**TASK PROMPT**
Among the records that follow, set down only the lines from the one containing "も、積み重なると無視できない負担になります。" to the one containing "a, por meio", both included, exactly.

Saved entries
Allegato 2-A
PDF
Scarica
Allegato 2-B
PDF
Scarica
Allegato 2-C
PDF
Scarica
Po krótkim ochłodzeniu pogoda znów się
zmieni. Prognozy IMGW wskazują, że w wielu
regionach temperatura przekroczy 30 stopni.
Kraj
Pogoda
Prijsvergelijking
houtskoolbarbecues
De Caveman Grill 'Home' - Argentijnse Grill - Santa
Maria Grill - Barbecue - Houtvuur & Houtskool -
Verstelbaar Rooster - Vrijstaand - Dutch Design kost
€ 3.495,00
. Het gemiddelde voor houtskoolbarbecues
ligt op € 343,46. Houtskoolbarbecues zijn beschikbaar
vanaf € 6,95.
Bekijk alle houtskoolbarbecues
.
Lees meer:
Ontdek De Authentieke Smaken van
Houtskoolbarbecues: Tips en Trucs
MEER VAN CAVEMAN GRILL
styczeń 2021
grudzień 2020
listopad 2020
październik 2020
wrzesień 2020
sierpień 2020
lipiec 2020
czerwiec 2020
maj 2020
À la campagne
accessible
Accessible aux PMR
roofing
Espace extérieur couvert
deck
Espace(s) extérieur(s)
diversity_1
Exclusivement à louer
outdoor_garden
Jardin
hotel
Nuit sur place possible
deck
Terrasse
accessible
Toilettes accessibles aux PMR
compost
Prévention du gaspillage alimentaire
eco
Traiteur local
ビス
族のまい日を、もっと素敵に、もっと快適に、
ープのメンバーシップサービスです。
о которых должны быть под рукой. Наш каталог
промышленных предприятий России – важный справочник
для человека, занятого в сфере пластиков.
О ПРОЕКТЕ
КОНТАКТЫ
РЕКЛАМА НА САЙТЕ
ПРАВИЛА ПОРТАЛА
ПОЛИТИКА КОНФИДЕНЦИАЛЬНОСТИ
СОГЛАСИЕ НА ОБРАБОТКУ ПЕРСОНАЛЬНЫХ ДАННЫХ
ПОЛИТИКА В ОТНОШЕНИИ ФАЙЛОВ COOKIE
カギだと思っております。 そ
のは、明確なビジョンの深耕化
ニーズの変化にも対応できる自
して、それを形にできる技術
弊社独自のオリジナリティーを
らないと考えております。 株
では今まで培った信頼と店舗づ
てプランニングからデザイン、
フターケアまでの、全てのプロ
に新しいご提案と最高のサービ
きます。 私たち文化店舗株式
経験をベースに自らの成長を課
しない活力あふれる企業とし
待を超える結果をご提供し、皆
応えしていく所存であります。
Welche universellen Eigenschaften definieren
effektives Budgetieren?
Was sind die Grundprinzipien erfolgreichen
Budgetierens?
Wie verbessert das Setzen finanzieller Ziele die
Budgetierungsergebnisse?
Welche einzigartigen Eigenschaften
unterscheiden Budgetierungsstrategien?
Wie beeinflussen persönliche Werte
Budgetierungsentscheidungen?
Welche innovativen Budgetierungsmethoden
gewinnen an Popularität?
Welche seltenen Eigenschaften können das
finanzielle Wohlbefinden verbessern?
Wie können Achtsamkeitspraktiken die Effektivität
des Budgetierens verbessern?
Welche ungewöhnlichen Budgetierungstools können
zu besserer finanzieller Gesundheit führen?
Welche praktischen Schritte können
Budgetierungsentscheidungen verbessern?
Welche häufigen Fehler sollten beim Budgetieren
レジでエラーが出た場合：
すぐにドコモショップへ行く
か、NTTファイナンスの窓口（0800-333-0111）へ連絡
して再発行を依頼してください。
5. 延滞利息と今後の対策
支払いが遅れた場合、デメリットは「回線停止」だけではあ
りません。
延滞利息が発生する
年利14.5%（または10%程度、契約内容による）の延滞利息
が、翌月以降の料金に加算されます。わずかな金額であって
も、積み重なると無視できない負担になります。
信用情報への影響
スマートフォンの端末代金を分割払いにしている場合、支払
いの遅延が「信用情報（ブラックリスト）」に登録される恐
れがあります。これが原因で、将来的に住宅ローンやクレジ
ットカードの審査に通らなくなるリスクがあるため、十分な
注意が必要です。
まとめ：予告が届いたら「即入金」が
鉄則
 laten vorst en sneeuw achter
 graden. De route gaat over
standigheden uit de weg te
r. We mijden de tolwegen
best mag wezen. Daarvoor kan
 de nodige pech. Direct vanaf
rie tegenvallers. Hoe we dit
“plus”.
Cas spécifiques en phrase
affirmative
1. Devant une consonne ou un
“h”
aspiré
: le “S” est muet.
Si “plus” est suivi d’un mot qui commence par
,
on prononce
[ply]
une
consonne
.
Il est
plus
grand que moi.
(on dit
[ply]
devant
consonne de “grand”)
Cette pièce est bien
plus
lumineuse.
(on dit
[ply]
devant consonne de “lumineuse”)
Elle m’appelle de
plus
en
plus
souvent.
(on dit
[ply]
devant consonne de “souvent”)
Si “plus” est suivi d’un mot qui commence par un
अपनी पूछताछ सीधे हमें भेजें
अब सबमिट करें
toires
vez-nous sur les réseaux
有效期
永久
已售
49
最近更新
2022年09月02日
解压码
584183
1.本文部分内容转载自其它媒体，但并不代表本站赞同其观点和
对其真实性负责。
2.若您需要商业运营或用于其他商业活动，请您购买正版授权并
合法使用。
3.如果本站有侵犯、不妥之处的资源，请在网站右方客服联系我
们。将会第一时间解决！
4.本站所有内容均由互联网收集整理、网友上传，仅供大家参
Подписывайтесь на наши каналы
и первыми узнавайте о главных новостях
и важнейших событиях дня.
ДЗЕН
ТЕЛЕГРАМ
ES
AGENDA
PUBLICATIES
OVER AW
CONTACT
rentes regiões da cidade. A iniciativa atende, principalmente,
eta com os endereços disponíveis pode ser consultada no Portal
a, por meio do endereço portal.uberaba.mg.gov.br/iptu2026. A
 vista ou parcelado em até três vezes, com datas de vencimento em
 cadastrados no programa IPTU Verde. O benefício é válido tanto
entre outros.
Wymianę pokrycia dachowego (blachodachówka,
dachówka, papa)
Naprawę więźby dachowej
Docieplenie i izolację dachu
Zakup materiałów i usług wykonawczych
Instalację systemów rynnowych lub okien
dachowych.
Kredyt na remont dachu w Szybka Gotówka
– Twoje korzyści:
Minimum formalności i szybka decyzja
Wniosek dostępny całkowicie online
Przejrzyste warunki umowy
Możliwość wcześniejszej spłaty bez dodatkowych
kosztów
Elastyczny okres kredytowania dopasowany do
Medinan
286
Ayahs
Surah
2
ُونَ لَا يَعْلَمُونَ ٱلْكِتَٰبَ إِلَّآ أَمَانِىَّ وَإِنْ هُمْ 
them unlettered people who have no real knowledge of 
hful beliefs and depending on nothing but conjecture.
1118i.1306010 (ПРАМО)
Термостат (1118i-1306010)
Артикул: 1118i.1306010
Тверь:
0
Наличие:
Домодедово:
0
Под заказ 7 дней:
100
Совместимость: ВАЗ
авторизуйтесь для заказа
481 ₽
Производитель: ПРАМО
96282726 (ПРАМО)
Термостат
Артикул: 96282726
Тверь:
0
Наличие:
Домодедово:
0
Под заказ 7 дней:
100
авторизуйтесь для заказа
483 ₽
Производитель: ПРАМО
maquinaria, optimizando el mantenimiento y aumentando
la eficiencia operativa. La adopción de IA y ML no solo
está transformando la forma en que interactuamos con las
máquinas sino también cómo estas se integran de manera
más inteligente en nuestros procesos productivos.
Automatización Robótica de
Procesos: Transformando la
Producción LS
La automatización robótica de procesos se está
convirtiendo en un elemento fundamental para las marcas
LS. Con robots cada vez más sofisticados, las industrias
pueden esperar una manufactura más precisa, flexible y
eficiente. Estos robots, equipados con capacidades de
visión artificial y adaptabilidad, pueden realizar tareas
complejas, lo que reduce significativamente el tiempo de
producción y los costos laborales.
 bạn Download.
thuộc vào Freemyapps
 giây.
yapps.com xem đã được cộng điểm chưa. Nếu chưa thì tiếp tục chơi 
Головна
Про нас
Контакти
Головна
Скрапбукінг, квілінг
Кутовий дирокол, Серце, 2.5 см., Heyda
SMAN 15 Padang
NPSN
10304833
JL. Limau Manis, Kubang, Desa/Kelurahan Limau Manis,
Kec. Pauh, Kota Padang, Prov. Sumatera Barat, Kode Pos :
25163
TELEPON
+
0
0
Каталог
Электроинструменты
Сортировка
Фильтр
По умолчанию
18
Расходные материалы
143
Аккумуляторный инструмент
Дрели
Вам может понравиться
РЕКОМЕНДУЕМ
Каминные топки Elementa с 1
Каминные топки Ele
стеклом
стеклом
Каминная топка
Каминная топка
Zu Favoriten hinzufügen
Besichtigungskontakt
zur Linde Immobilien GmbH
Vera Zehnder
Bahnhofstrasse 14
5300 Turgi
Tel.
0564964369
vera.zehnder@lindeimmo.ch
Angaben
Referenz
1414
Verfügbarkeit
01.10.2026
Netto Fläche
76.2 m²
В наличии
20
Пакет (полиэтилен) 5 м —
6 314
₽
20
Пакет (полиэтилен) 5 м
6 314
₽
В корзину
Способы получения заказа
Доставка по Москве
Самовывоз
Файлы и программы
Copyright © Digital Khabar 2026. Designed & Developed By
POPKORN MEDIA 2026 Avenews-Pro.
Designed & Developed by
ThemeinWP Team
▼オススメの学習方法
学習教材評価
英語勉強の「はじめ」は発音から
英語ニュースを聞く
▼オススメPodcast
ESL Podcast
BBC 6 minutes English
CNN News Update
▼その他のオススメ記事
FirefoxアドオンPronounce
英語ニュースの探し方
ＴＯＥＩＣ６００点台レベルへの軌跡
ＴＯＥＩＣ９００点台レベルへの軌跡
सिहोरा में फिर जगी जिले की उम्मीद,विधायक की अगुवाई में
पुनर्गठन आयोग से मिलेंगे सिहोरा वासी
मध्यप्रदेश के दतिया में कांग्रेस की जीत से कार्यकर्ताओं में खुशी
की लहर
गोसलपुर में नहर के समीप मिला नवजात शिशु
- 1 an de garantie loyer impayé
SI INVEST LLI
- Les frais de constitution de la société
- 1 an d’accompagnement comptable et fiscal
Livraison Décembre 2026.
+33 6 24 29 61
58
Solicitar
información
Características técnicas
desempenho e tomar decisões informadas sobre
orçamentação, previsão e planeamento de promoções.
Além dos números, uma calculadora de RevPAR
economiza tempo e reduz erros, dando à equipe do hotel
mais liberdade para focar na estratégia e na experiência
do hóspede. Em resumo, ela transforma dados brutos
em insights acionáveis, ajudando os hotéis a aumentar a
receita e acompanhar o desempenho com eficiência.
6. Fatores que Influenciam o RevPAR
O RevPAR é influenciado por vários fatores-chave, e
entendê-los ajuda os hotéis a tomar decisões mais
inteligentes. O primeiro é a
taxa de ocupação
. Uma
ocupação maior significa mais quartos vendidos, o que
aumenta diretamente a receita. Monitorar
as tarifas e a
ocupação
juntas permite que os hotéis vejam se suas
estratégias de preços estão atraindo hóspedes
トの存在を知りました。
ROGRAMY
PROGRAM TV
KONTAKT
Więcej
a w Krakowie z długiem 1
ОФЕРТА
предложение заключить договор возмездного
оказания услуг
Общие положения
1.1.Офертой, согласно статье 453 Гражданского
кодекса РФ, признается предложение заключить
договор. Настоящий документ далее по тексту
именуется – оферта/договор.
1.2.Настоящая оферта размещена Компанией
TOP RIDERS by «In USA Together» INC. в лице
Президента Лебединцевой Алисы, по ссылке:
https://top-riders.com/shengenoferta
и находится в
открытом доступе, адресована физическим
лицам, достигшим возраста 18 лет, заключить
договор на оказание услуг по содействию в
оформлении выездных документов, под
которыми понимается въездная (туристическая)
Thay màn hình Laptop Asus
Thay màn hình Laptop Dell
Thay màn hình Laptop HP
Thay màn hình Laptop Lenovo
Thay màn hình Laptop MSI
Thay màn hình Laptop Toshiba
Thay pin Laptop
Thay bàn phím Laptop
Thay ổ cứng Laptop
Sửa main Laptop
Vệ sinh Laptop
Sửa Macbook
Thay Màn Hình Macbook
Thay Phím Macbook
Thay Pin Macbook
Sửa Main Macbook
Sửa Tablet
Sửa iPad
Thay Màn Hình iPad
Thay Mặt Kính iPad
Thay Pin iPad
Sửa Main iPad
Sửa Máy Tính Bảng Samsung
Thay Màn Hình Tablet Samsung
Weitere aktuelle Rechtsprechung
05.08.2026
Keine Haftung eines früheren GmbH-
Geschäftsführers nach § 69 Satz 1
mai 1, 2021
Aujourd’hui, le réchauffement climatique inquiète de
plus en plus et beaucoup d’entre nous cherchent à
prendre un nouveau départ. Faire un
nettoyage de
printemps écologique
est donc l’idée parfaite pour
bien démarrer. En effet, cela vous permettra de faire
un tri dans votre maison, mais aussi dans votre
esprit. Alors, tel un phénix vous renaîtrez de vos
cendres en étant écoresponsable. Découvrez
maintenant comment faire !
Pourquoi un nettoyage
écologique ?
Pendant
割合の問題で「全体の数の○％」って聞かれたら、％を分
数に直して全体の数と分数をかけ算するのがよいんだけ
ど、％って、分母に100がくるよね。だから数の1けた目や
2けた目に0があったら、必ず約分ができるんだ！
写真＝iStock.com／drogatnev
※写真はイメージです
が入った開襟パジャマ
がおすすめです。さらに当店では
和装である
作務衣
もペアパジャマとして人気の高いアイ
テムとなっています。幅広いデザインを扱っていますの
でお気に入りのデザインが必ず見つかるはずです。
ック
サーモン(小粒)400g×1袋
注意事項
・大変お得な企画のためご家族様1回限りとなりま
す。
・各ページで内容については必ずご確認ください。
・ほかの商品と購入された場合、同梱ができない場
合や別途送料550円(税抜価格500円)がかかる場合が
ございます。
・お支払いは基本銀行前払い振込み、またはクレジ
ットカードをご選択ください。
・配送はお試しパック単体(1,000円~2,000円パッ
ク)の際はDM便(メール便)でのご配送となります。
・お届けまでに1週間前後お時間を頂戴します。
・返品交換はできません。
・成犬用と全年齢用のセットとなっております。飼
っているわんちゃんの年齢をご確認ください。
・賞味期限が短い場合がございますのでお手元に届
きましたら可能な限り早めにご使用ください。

**EXERCISE RESPONSE**
も、積み重なると無視できない負担になります。
信用情報への影響
スマートフォンの端末代金を分割払いにしている場合、支払
いの遅延が「信用情報（ブラックリスト）」に登録される恐
れがあります。これが原因で、将来的に住宅ローンやクレジ
ットカードの審査に通らなくなるリスクがあるため、十分な
注意が必要です。
まとめ：予告が届いたら「即入金」が
鉄則
 laten vorst en sneeuw achter
 graden. De route gaat over
standigheden uit de weg te
r. We mijden de tolwegen
best mag wezen. Daarvoor kan
 de nodige pech. Direct vanaf
rie tegenvallers. Hoe we dit
“plus”.
Cas spécifiques en phrase
affirmative
1. Devant une consonne ou un
“h”
aspiré
: le “S” est muet.
Si “plus” est suivi d’un mot qui commence par
,
on prononce
[ply]
une
consonne
.
Il est
plus
grand que moi.
(on dit
[ply]
devant
consonne de “grand”)
Cette pièce est bien
plus
lumineuse.
(on dit
[ply]
devant consonne de “lumineuse”)
Elle m’appelle de
plus
en
plus
souvent.
(on dit
[ply]
devant consonne de “souvent”)
Si “plus” est suivi d’un mot qui commence par un
अपनी पूछताछ सीधे हमें भेजें
अब सबमिट करें
toires
vez-nous sur les réseaux
有效期
永久
已售
49
最近更新
2022年09月02日
解压码
584183
1.本文部分内容转载自其它媒体，但并不代表本站赞同其观点和
对其真实性负责。
2.若您需要商业运营或用于其他商业活动，请您购买正版授权并
合法使用。
3.如果本站有侵犯、不妥之处的资源，请在网站右方客服联系我
们。将会第一时间解决！
4.本站所有内容均由互联网收集整理、网友上传，仅供大家参
Подписывайтесь на наши каналы
и первыми узнавайте о главных новостях
и важнейших событиях дня.
ДЗЕН
ТЕЛЕГРАМ
ES
AGENDA
PUBLICATIES
OVER AW
CONTACT
rentes regiões da cidade. A iniciativa atende, principalmente,
eta com os endereços disponíveis pode ser consultada no Portal
a, por meio do endereço portal.uberaba.mg.gov.br/iptu2026. A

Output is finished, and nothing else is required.